On October 7, 2023, Israel experienced one of the darkest days since the Holocaust. Hamas terrorists crossed the border from Gaza and carried out a brutal massacre of Israelis, men, women, children, and the elderly, inside their homes, at a music festival, and on the streets. People were burned alive, raped, mutilated, and kidnapped. It was not resistance. It was pure, documented barbarism. Once again, Jews were attacked not because of what they did, but because of who they are.
The pain, trauma, and grief behind this long list of wars is impossible to measure. No nation can endure this without scars. And yet, when one reflects on this history, the strongest feeling, besides sorrow, is gratitude. Gratitude to the heroes of Israel: the soldiers who stood their ground, the commanders who led with responsibility, and the generations who ensured that Eretz Israel did not fall.
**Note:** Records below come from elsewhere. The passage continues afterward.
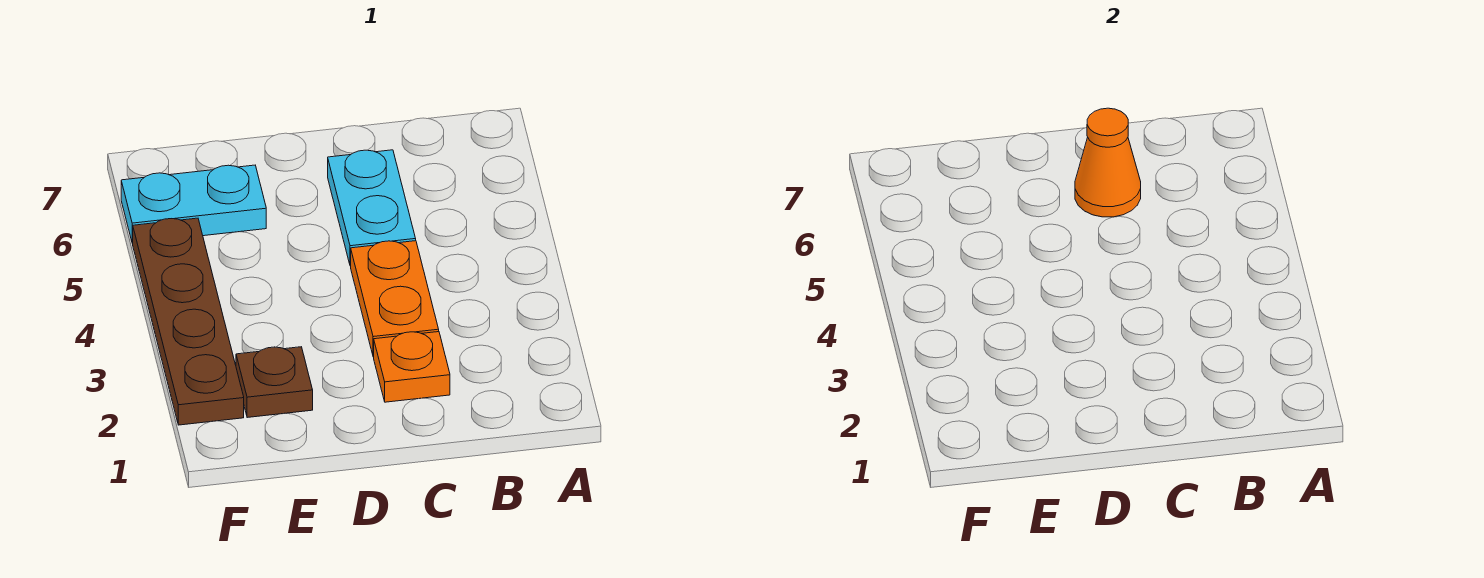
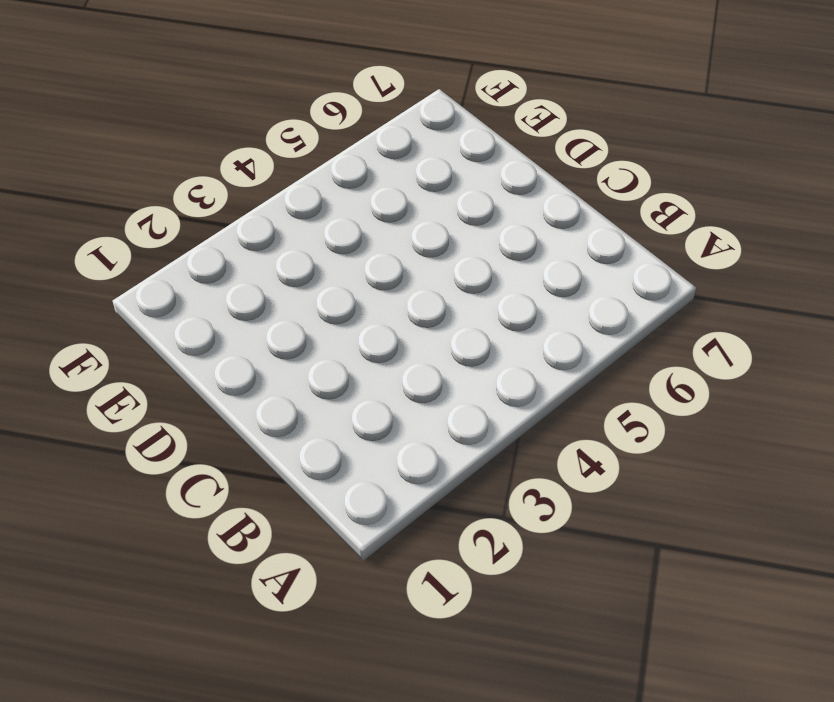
none -> orange plate C2 level 1
none -> orange plate C3:C4 level 1

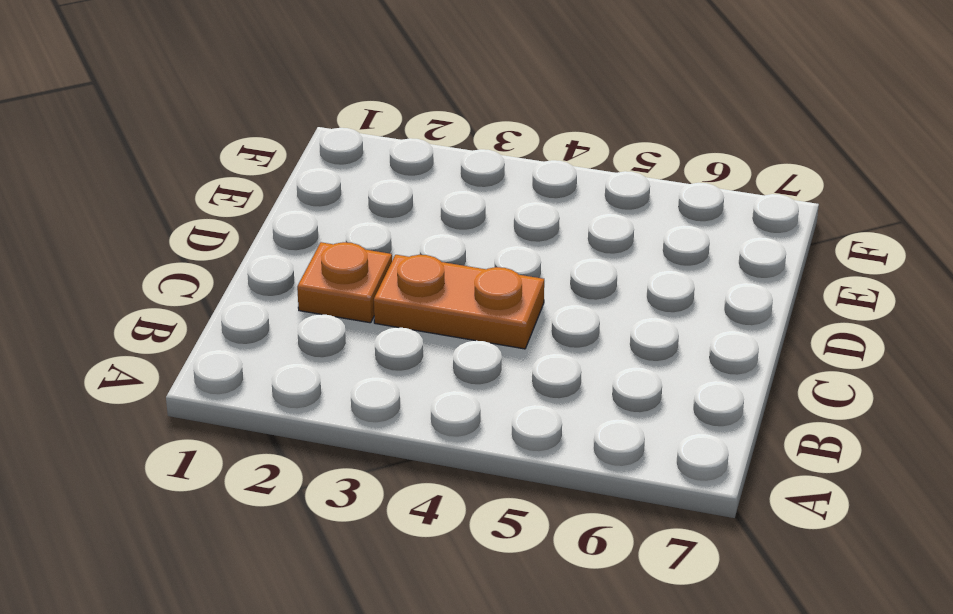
none -> cyan plate C5:C6 level 1
none -> brown plate E2 level 1

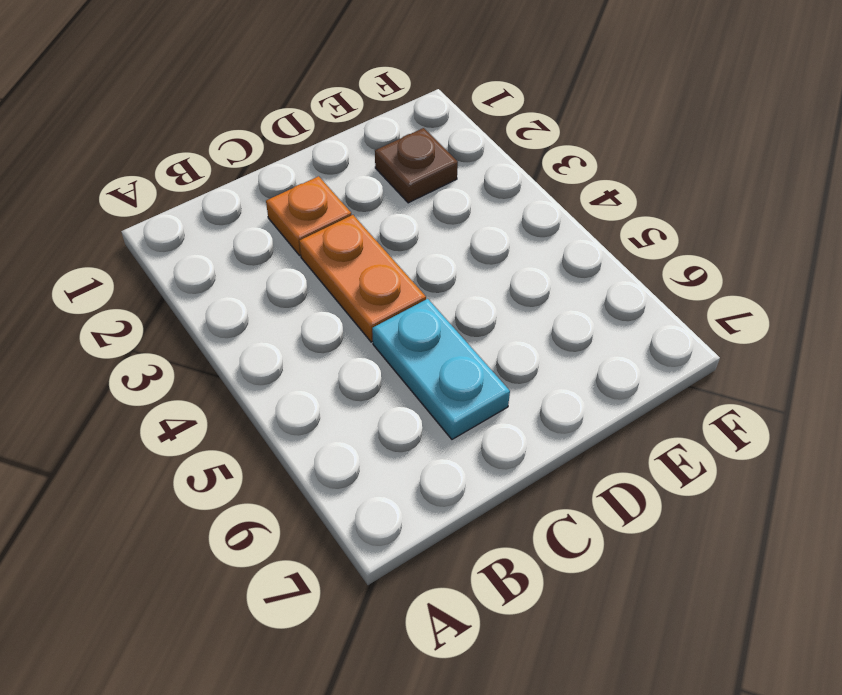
none -> cyan plate E6:F6 level 1
none -> brown plate F2:F5 level 1

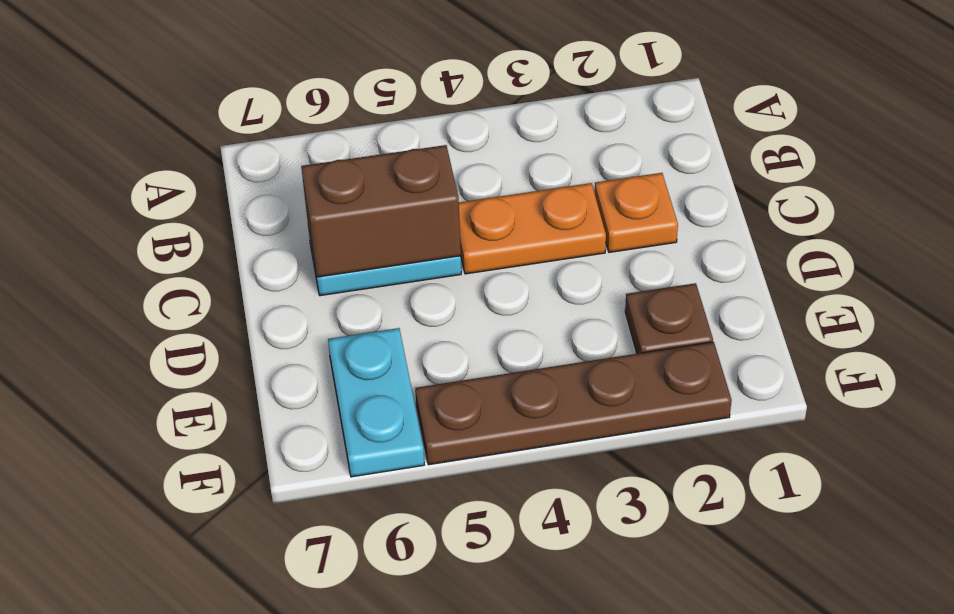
brown brick C5:C6 level 2 -> orange cone C6 level 2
What is especially painful today is not only the war itself, but the global reaction. Antisemitism is rising at a frightening rate. Lies are spread, Israel is demonized, and Jews worldwide are once again blamed collectively, even in global crises, whether Covid-19 or social justice movements, Israel and the Jews somehow become targets. Ancient hatred wears modern masks.
Hatred of Jews is as old as history itself. That is the tragedy. The shame is that modern humanity still allows it. Even more heartbreaking is when that hatred comes from Jews themselves, those who turn against Israel, against their own people, who only wish to live in peace in their ancestral homeland, the land of Zion and Jerusalem.
It is time to be clear.
It is time to stand up for Israel.
It is time to show the heroes of Israel that they are not alone.
The people of Israel live. They have survived empires, exiles, pogroms, and genocides, and they will survive this too.